» EXERCISE DETAILS
Reproduce the records word for word, from the first line through the line that contains "τη συζητήσουν: συζητήσουν -> πνευματική", including that line.
--- SOURCE DATA ---
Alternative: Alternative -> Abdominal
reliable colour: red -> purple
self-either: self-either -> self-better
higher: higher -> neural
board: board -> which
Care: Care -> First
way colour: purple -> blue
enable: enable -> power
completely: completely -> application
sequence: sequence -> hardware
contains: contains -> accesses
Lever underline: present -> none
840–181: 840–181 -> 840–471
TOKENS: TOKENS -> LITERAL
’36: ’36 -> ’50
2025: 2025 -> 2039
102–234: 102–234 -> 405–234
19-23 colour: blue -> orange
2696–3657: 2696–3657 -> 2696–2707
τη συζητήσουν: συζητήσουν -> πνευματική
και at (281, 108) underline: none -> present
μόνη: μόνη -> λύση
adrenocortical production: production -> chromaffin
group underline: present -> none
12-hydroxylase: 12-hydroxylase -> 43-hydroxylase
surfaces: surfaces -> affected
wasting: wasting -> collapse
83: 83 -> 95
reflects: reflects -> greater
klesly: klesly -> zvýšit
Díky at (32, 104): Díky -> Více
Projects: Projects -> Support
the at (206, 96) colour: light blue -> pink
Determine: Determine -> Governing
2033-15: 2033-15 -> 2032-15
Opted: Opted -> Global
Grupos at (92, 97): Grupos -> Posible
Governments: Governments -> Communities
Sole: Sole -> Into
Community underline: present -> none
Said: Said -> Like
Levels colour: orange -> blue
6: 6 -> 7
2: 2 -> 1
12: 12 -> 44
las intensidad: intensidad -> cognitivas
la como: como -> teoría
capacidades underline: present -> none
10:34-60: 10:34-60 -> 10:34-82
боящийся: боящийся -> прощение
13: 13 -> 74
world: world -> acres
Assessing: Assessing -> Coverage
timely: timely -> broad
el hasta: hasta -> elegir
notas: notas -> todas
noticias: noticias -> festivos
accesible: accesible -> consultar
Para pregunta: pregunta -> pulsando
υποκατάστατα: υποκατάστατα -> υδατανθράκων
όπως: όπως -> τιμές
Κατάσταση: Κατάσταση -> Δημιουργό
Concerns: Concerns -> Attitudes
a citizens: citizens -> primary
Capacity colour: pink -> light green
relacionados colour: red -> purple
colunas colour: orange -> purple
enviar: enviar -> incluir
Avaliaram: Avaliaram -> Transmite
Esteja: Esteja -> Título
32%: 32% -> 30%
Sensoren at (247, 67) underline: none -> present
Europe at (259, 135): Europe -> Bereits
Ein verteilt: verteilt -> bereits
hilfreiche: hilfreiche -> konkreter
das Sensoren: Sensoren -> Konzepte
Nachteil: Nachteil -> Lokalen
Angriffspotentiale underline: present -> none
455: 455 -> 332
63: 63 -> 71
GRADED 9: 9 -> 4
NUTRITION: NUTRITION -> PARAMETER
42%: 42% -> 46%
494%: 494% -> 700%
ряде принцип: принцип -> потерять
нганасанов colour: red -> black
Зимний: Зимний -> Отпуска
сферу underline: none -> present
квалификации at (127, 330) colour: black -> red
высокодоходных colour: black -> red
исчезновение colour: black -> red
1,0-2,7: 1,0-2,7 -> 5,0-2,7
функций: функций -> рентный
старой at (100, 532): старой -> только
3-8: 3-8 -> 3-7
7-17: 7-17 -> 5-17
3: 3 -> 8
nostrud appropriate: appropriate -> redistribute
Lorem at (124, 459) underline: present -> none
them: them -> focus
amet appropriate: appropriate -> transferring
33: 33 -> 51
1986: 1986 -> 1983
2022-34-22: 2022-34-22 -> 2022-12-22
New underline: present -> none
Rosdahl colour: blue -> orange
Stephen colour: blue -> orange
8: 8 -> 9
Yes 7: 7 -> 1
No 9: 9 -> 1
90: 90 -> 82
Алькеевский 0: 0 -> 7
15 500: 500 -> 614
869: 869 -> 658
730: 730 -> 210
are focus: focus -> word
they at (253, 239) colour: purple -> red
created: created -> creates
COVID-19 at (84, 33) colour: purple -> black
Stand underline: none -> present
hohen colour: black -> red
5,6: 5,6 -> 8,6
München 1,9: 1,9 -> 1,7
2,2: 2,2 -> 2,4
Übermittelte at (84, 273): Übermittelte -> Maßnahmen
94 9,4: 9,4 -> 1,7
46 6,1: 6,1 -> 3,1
---
» FULL ANSWER
Alternative: Alternative -> Abdominal
reliable colour: red -> purple
self-either: self-either -> self-better
higher: higher -> neural
board: board -> which
Care: Care -> First
way colour: purple -> blue
enable: enable -> power
completely: completely -> application
sequence: sequence -> hardware
contains: contains -> accesses
Lever underline: present -> none
840–181: 840–181 -> 840–471
TOKENS: TOKENS -> LITERAL
’36: ’36 -> ’50
2025: 2025 -> 2039
102–234: 102–234 -> 405–234
19-23 colour: blue -> orange
2696–3657: 2696–3657 -> 2696–2707
τη συζητήσουν: συζητήσουν -> πνευματική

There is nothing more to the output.